I have the following:
using the principle of mathematical induction, prove that is true that $\forall n \in \mathbb{N}$ we have
$$4\sum_{k=-1}^{n}(5)^k = 5^{n+1}-\frac{1}{5}$$
I have done it, but with some problems.
I consider the statement: $$P(n) :4\sum_{k=-1}^{n}(5)^k = 5^{n+1}-\frac{1}{5}, \quad \forall n \in \mathbb{N}$$ since $n \in \mathbb{N}$, it is a number $\ge0$, so the base step is to value the statement for $n=0$. $$\begin{array}{lcl}P(0) : 4\sum_{k=-1}^{0}(5)^k & = & 5^{0+1}-\frac{1}{5} \end{array}$$ hence, $$\begin{array}{lcl}4 \left ( 5^{-1} + 5^0\right ) & = & 5 -\frac{1}{5} \\ \frac{24}{5} &= & \frac{24}{5} \end{array}$$ so it is true for $n=0$.
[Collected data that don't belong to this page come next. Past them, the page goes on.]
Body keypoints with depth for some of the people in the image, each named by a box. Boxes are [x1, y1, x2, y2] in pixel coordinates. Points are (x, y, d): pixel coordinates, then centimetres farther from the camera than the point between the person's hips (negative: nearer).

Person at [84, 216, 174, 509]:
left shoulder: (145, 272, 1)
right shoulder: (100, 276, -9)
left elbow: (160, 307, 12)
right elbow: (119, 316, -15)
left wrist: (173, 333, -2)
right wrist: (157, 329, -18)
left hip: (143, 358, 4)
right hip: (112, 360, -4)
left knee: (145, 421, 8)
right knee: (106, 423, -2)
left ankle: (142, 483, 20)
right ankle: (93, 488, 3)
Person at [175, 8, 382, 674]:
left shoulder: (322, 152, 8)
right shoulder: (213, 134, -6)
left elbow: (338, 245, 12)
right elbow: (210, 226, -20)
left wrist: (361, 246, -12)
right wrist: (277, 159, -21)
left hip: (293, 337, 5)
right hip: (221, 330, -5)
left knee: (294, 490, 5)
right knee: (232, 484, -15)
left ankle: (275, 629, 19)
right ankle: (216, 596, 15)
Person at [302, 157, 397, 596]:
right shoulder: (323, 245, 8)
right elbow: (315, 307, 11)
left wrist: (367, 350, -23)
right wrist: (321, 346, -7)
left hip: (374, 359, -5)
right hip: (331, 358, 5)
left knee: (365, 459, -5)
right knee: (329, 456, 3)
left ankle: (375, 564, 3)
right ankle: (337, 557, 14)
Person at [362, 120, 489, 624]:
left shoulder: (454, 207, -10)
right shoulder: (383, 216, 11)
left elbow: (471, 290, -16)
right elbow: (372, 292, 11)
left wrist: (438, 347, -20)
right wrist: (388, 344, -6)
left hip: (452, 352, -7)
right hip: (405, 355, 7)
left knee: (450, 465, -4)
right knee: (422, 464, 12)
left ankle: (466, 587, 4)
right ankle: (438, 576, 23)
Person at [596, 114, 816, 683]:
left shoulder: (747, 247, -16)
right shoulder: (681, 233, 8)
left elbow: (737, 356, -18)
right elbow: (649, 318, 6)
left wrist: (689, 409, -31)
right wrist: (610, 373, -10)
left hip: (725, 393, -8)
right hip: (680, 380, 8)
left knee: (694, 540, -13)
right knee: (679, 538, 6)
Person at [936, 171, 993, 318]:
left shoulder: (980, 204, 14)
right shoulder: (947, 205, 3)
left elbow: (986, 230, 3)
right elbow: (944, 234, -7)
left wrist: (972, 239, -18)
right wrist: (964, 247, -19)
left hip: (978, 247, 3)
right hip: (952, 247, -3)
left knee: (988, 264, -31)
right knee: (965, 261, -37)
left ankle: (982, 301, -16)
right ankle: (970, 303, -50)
Now assume as true the statement for $n=h$ $$P(h) : 4\sum_{k=-1}^{h}(5)^k = 5^{h+1}-\frac{1}{5}$$ basing on the truth of this last one, let's check the truth of $P(h+1)$: $$P(h+1) : 4\sum_{k=-1}^{h+1}(5)^k = 5^{(h+1)+1}-\frac{1}{5}$$ now here I encounter some problems, I know that inside this last summation is included both $h$ and $h+1$ but I don't understand how to do, I have tried this without success: $$\begin{array}{rcl}4\sum_{k=-1}^{h+1}(5)^k & = & 4\sum_{k=-1}^{h}(5)^k + \sum_{k=h+1}^{h+1}(5)^k \\ & = & 5^{h+1} -\frac{1}{5} + 5^{h+1} \\ & = & 2 \cdot 5^{h+1} -\frac{1}{5} \end{array}$$ it not the result $5^{(h+1)+1} - \frac{1}{5}$ desiderd.
Please, can you tell me, Where is the error? Thanks!